Kazanacak aday bellidir

Millet İttifakı, cumhurbaşkanı adayını açıklamakta gecikiyor. Bunda, İyi Parti tarafının “Kazanacak Aday”  araması etkili oldu. Kendi içinde tutarlı gibi gözüken kazanacak aday sloganı, siyasi açıdan pek mantıklı değil.

Çünkü, Millet İttifakı gündeminde olan hangi isim aday gösterilirse göstersin seçimi açık ara kazanacaktır. Bu isim Kemal Kılıçdaroğlu olsa da zafer kesindir.
Hesap ortadadır…

Oylarını, üst sınırdan değil ortalamadan alarak bakalım:

CHP yüzde 25, İyi Parti yüzde 15, HDP yüzde 10…

Bu üç partinin oyu bile seçimi kazanmaya yetiyor. Buna yüzde 10 kadar da diğer partilerden gelebilecek oyu ekleyin, eder yüzde 60…

MERAL HANIM İSTERSE
Eğer İyi Parti Lideri Meral Akşener isterse Kemal Bey yüzde 60 oy alarak açık ara seçimi kazanacaktır. Yeter ki İyi Parti, seçmenine bu yönde bir işaret versin… Üstüne üstlük de İyi Parti seçmeni buna hazırdır.

Öyleyse Meral Hanım neden “Kazanacak Aday!” diyerek işi yokuşa sürüyor?

Onun da kendine göre hesapları var:

*Öncelikle seçim sonrası kurulacak hükümette etkin olmaya çalışıyor. Bu yüzden cumhurbaşkanı seçilecek isimle pazarlık yapıyor. Yeni dönemde daha çok yetki, daha çok sorumluluk, daha fazla kapsamı alanı istiyor. Böylece partisinin hareket alanını genişletmeye uğraşıyor. Partisini ileride birinci parti yapmak gibi bir ideali var. “Ben başbakan olacağım!” demesinin gerçek nedeni de bu hedeftir.

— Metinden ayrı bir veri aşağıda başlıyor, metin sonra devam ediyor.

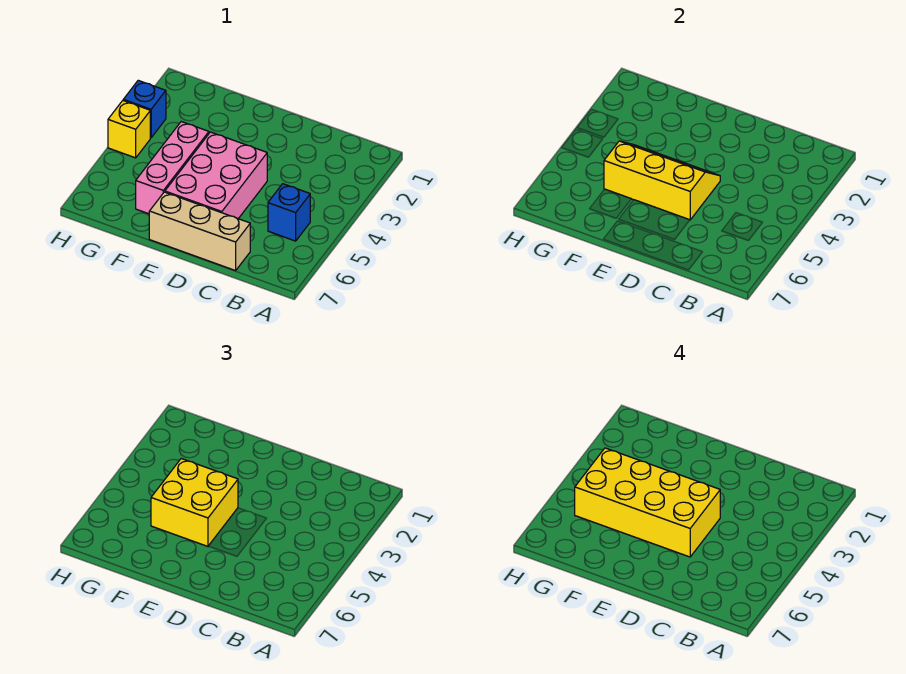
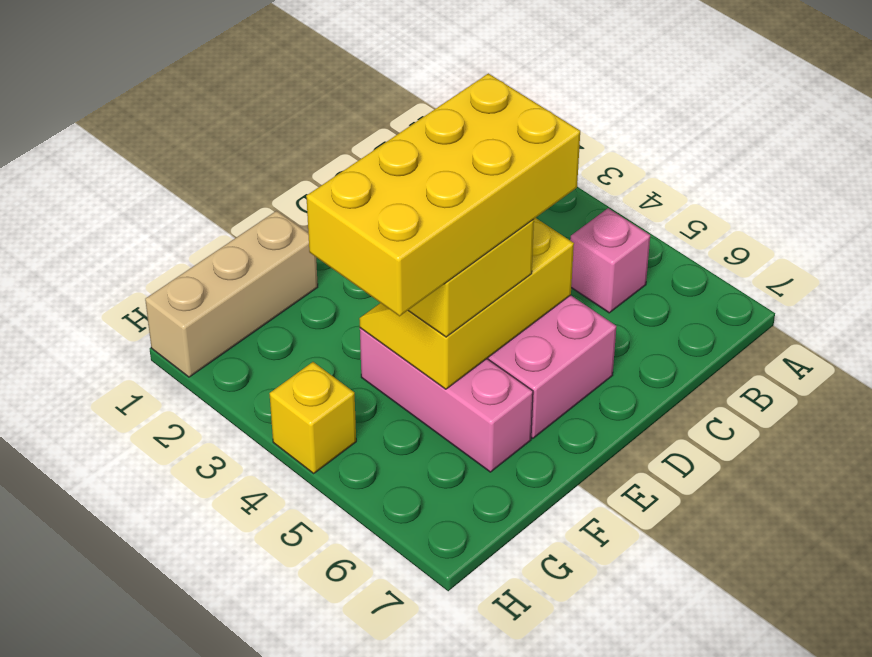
blue 1x1 brick [268,184,310,241] -> pink 1x1 brick [570,208,650,313]
tan 1x3 brick [149,192,250,271] -> tan 1x3 brick moved to [145,211,318,377]
blue 1x1 brick [123,80,166,138] -> none

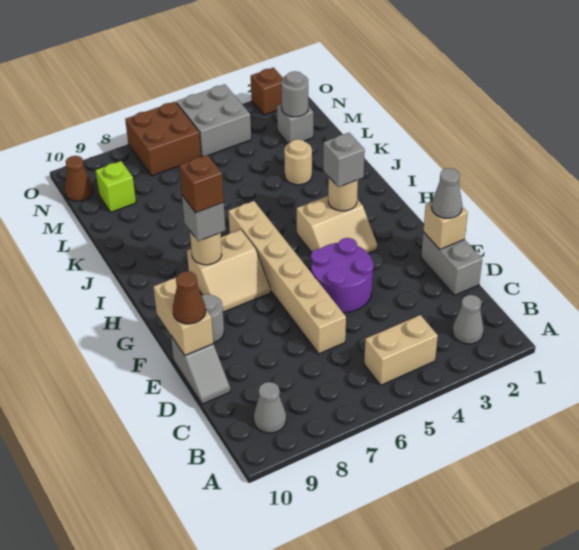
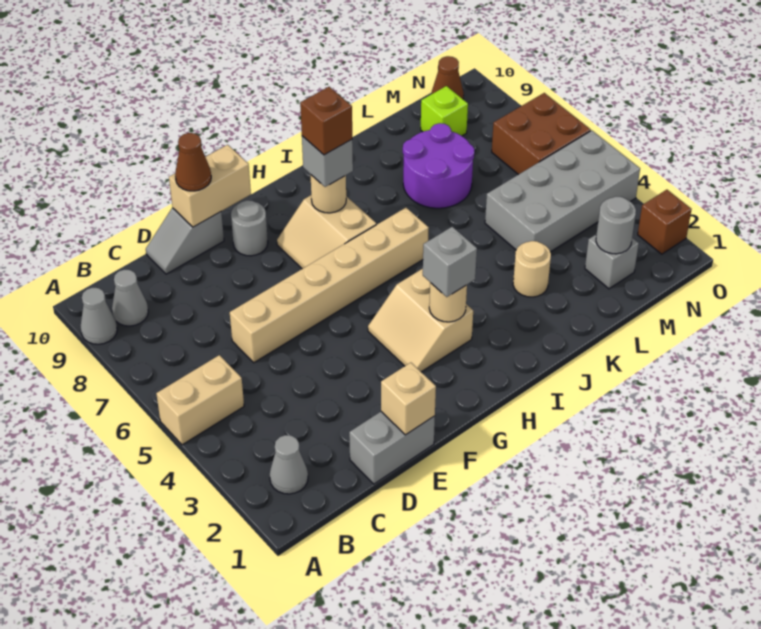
tan 1x2 brick [364,315,438,385] -> tan 1x2 brick turned to [156,355,244,445]
grey 1x1 cone [432,168,462,218] -> grey 1x1 cone moved to [81,288,117,344]
purple 2x2 round brick [311,238,374,313] -> purple 2x2 round brick moved to [403,123,475,208]
grey 2x2 brick [176,84,251,157] -> grey 2x4 brick [485,131,640,252]

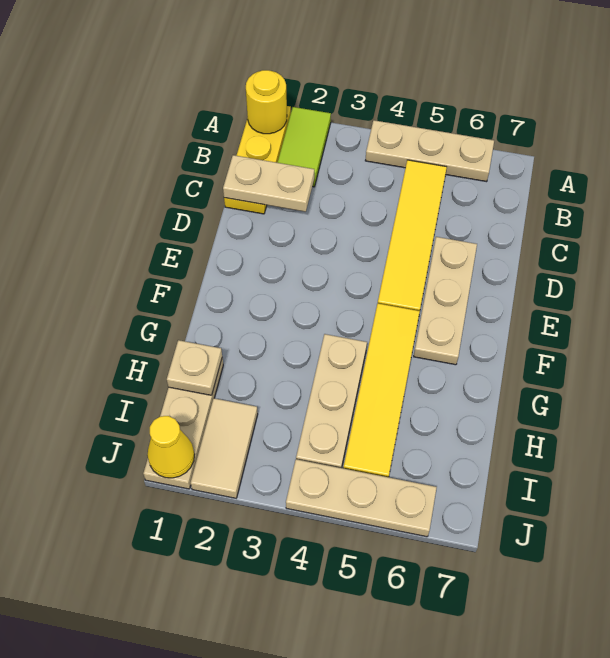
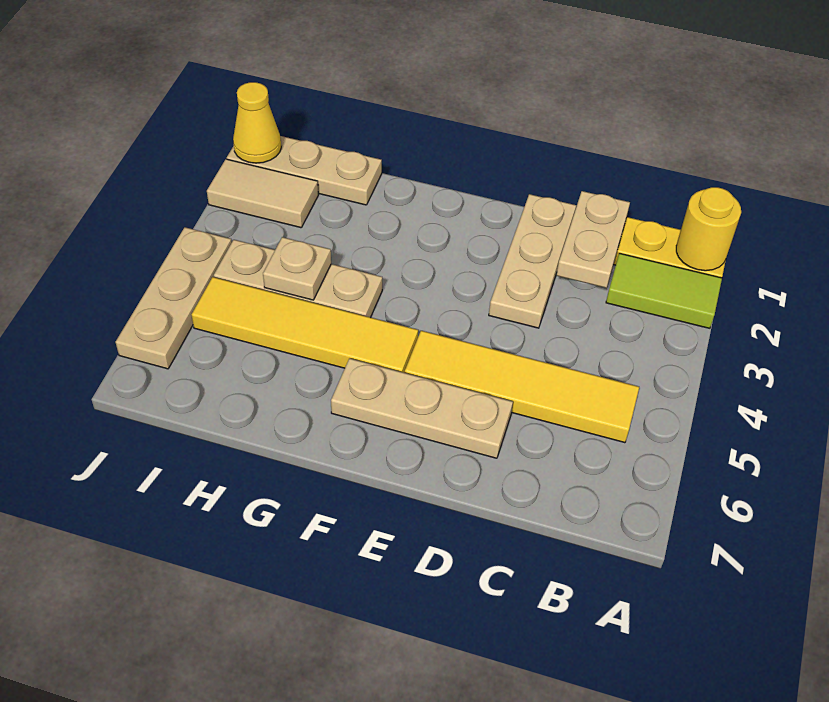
tan 1x3 plate [365,120,494,182] -> tan 1x3 plate moved to [489,194,576,328]
tan 1x1 plate [167,340,222,395] -> tan 1x1 plate moved to [263,237,331,300]

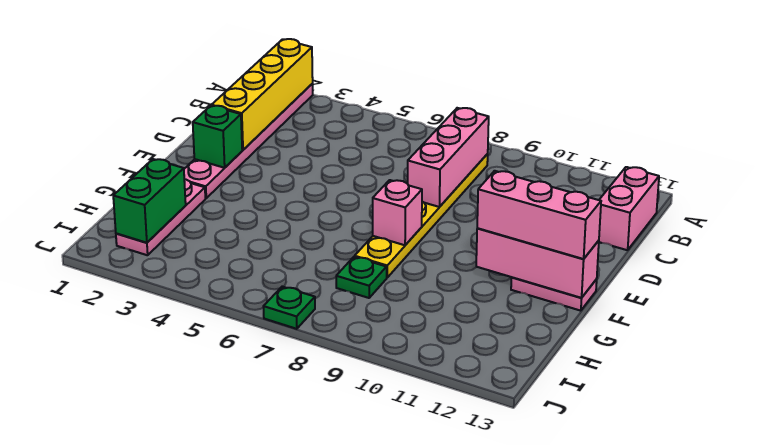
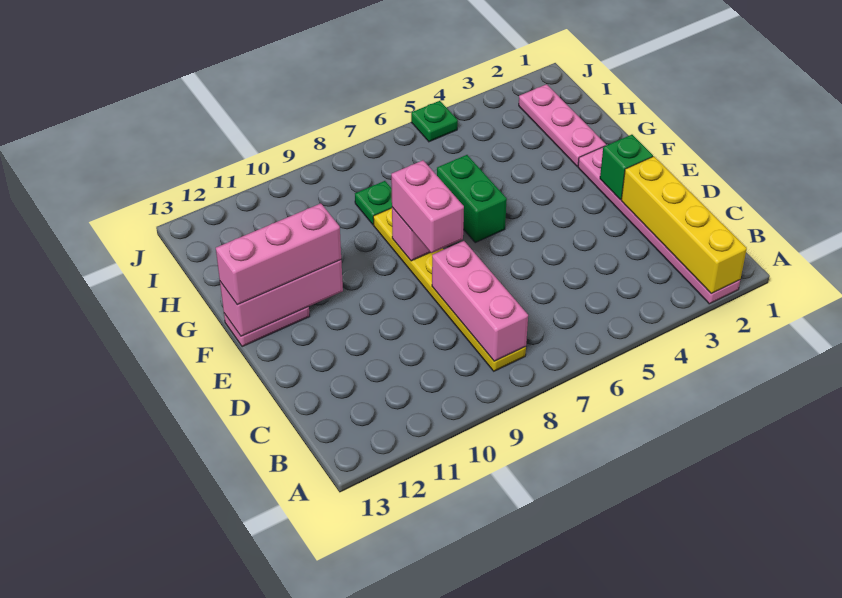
pink 1x2 brick [599,167,659,250] -> pink 1x2 brick moved to [391,160,464,253]
green 1x2 brick [113,159,186,243] -> green 1x2 brick moved to [437,155,507,243]
green 1x1 plate [263,287,315,329] -> green 1x1 plate moved to [411,101,458,142]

*Meral Hanım, iktidarı yitiren AKP’nin hızla dağılacağını, bu partiye oy veren geniş seçmen kitlesinin kendisine yeni siyasi sığınk arayışına gireceğini biliyor. Bu yüzden de o seçmene yönelik tavır takınıyor. Politikasını, tutucu AKP tabanının da hoşuna gidecek biçimde yönlendiriyor. Sayın Kılıçdaroğlu’na yönelik İyi Parti direncinin altında bu politika da yatıyor.

ÜLKEYİ KISIRDÖNGÜDEN ÇIKARMAK İÇİN
Ama Türkiye’nin bundan daha geniş bir bakış açısına gereksinimi var. Ülkemizin ırkçı ve mezhepçi politik çukurdan çıkartılması için İyi Parti Lideri’ne demokratik bir görev düşüyor. O da Kemal Bey’in adaylığını desteklemek… Böylece toplumumuzu alttan alta bozan siyasal dinci politikaya karşı çıkmak… ABD’de bir zamanlar beyazların bindiği otobüse binemeyen, onların gittiği lokantaya giremeyen zencilerden devlet başkan seçildi. Türkiye’de de Alevi kökenden gelen ama mezhepçiliği reddeden kapsayıcı bir ismi cumhurbaşkanı seçtirmek, İyi Parti’nin kapsama alanını daraltmaz, aksine onu tam merkeze yerleştirerek kalıcı parti haline getirir.

1990’lardan beri yakından izlediğim Meral Akşener bu kıratta bir politikacıdır. Kendisinin MHP gibi çelik çember bir siyasi yapıdan çıkıp bu kadar hızla büyümesinin nedeni, geleneksel sağcı politikalara sarılması değil özgürlükçü tutumu oldu. Onun Saray’ın işine yarayan Ümit Özdağ’ın konumuna düşecek bir politikada ısrar edeceğini sanmıyorum.

Ülkemizin toplumsal barış açısından yeni bir aşamaya yükseltilebilmesi için Sayın Akşener’in özellikle Kemal Kılıçdaroğlu’nu aday göstermesi gerekiyor.  İyi Parti’nin kazanacak adayı Kemal Kılıçdaroğlu’dur… 

Kararın da böyle çıkacağından çok eminim.